Can anyone out there help me with info about Pilote not dealers though


----------



## duds (Sep 23, 2007)

Are there no current PILOTE owners out there who can give me an unbiased objective view of this manufacturer and it products?


----------



## thesnail (May 1, 2005)

*Pilot A class*

Hi Duds

We have a Pilot G 622 now 5years old.

All in All quite pleased with it it's one of the last models just under 6 meters must say I like the drive helped no end by the ALKO chassis, must admit though it's a bit wider than similar models.

Gripes are the back lights set up very cheap, cupboard catches failing, but after the rubbish build quality of my last van, a Bessacar, it scores 110 %.

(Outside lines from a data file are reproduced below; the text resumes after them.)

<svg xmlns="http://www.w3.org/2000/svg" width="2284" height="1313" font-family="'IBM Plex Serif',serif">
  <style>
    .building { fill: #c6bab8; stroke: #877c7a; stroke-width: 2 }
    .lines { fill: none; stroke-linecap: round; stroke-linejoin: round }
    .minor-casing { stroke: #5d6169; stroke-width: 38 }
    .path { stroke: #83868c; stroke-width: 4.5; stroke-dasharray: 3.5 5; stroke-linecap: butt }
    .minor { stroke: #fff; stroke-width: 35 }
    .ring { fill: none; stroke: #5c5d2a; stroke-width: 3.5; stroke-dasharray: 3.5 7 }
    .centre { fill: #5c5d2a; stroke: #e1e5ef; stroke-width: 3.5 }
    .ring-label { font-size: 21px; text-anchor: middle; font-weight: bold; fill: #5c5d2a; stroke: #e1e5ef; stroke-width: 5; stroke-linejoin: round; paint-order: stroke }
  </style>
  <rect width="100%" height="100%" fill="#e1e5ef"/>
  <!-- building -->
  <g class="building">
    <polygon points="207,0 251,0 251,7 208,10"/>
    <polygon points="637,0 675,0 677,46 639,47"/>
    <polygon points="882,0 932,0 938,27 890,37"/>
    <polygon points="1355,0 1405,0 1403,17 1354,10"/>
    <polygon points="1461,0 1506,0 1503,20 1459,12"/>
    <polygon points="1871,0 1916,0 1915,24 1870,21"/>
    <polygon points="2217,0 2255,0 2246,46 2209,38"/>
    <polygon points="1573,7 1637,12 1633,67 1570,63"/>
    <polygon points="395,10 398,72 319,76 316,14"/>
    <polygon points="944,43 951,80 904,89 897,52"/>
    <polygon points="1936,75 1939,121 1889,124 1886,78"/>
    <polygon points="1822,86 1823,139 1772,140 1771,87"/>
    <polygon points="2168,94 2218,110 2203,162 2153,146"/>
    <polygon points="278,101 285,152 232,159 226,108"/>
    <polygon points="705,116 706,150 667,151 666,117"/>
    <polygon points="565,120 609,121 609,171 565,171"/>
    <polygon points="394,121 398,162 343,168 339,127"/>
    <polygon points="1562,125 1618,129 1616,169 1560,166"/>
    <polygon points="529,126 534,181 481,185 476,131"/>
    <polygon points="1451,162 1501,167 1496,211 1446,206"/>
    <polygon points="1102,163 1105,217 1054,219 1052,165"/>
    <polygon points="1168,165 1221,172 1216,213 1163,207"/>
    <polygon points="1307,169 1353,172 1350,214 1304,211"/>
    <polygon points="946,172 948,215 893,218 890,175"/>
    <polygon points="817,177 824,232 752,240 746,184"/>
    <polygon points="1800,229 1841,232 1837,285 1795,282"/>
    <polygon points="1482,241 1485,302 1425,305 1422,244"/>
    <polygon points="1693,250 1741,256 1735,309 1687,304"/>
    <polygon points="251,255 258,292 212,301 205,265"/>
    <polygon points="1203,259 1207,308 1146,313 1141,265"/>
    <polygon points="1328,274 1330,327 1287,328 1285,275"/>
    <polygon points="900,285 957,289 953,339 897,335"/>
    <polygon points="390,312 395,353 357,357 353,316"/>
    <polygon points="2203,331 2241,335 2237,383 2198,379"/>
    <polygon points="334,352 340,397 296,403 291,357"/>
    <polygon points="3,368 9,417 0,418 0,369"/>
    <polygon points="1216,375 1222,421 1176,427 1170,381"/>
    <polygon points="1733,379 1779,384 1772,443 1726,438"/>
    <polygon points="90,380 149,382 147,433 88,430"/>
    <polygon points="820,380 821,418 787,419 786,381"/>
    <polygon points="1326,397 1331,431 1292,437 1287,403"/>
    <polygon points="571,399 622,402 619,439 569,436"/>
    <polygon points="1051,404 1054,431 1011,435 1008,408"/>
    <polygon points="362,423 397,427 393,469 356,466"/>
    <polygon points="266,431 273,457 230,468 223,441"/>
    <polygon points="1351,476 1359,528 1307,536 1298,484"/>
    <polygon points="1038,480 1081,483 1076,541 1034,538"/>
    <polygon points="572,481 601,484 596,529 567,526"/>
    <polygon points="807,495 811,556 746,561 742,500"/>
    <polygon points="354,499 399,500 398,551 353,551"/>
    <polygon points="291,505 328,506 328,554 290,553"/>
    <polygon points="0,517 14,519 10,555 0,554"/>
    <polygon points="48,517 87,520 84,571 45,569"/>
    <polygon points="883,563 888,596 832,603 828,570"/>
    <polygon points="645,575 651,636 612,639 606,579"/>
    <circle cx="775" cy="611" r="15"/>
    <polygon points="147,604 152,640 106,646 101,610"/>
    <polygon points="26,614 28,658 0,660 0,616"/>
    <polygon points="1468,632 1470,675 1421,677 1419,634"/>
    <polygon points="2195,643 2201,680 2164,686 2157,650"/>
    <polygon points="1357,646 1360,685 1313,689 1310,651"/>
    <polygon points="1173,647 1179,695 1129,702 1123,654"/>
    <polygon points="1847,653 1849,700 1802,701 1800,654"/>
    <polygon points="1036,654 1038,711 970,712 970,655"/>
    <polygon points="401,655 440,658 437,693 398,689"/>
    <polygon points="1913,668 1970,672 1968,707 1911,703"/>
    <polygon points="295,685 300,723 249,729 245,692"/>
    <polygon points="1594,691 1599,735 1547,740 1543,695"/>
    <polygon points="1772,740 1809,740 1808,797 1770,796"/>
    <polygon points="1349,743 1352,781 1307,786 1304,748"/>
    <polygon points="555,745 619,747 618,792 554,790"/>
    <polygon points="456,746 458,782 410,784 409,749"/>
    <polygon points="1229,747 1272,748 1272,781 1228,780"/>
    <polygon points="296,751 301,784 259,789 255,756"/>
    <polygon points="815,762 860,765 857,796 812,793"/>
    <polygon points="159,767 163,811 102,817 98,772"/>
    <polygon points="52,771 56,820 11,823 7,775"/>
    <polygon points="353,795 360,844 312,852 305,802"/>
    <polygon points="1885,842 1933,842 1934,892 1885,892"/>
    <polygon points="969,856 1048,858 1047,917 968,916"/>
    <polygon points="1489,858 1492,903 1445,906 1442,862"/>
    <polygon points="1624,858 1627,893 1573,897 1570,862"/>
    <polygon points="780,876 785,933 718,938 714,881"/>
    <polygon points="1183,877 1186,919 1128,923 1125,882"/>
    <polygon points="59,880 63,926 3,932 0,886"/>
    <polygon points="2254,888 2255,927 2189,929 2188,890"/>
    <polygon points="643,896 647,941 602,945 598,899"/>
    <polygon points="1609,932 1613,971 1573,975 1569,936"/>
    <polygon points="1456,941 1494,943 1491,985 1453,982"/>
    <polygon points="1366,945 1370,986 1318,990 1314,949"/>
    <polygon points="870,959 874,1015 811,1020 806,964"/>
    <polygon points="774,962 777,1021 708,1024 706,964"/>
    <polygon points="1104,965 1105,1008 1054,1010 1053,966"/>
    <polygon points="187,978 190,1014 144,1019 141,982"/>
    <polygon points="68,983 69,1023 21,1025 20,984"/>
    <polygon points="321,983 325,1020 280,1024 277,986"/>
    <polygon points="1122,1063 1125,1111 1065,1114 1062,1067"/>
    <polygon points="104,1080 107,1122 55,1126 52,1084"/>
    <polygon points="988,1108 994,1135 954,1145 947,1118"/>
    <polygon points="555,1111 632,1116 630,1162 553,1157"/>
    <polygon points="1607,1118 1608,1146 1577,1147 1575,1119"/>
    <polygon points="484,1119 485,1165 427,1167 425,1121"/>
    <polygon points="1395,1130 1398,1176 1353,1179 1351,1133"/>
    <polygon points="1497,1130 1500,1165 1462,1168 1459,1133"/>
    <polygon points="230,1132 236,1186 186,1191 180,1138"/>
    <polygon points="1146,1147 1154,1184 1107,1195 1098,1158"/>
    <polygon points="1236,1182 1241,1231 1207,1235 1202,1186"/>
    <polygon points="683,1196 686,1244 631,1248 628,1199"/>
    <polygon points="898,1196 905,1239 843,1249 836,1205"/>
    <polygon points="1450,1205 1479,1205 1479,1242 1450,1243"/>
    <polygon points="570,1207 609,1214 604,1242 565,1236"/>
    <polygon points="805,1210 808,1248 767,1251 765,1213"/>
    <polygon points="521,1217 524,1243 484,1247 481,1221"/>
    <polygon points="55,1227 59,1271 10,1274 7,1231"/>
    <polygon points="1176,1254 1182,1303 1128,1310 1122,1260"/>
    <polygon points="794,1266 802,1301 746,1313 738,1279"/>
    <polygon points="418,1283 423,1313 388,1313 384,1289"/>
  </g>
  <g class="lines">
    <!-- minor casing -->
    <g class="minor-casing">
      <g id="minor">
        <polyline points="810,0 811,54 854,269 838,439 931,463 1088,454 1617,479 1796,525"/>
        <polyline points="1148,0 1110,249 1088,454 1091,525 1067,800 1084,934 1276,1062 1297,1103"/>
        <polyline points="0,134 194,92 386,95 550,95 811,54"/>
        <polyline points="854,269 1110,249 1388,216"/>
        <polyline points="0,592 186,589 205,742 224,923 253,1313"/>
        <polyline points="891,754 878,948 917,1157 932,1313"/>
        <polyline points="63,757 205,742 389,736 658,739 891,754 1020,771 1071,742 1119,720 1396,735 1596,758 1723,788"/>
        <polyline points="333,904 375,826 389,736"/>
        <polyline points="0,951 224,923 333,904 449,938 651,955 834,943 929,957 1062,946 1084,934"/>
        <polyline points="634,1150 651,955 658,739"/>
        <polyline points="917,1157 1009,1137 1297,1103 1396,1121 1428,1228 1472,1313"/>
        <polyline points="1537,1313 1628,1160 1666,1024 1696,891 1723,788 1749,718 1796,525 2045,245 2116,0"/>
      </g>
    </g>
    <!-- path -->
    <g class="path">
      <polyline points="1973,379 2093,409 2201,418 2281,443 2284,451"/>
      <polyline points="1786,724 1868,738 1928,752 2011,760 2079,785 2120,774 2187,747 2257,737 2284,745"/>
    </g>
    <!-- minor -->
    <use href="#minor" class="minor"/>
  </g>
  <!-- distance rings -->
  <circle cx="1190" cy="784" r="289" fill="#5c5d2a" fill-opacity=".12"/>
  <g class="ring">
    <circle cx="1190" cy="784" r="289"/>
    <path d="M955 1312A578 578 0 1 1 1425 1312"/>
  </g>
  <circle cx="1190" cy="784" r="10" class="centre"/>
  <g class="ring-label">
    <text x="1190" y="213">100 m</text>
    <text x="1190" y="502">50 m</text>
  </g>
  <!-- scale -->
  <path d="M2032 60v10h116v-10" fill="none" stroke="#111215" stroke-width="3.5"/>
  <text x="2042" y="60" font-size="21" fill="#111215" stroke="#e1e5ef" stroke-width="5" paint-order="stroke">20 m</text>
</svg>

The other problem which is nothing to do with the van was the after sales I received from the dealer he fitted a very cheap reversing camera an awning with a crease in the fabric, and when the leisure battery failed we had a problem getting him to pay for the replacement.

Bryan


----------



## Wildbilly (Nov 6, 2009)

Hi 
We bought a 2012 Pilote Aventura P716 on low profile in march. Generally happy but the habitation lighting could have done with being a bit better thought out and LED instead of battery zapping halogens. It is early days so far and we have only done 4.5 K miles but this time next year we will have lived in it for a few months and will be better placed to give a revue.


----------



## duds (Sep 23, 2007)

Yes Wildbill you are right about the interior lights but I had extra fitted at new purchase although mine are LED anyway on the Reference. As you say needs about a year of use of a Pilote to form an objective view. Nice touches noted like self closing drawers and vast storage spaces and double floor


----------



## padraigpost (Dec 8, 2010)

I am looking to trade in my Mercedes based Autosleeper for either a Pilote A class 640 referance or a Rapido 9048,can anyone with a recent model tell me if the Fiat x250 still suffers from the reversing judder or is it now cured and if there are any other problems. I have read on the forum about rainwater spilling onto the engine and also the fuel filter problem but just wondered if there is anything else to be concerned about before I place my order.
many thanks in advance for any advice given
Don


----------



## duds (Sep 23, 2007)

Hi Pad

I have just bought a new Pilote A Class 640 having also before looked at buying Rapido 9048. The reverse judder is no more on mine and the rain water problem only occurred on the C class vans which has been cured on the latest models but with an A Class the build is all different at the front end with no original base Fiat or Peugeot van cab. The new Euro 5 engine is great too. There is lots of storage space on the Pilote and I have had LPG fitted which was not possible with the Rapido construction. The Pilote has 5 years body warranty too and is cheaper than Rapido. Having the kitchen on the near side means a lot more interior space too and larger washroom. There is still brand new 2012 model Reference 640 A Class for sale at SCM at Newark if you want a bargain


----------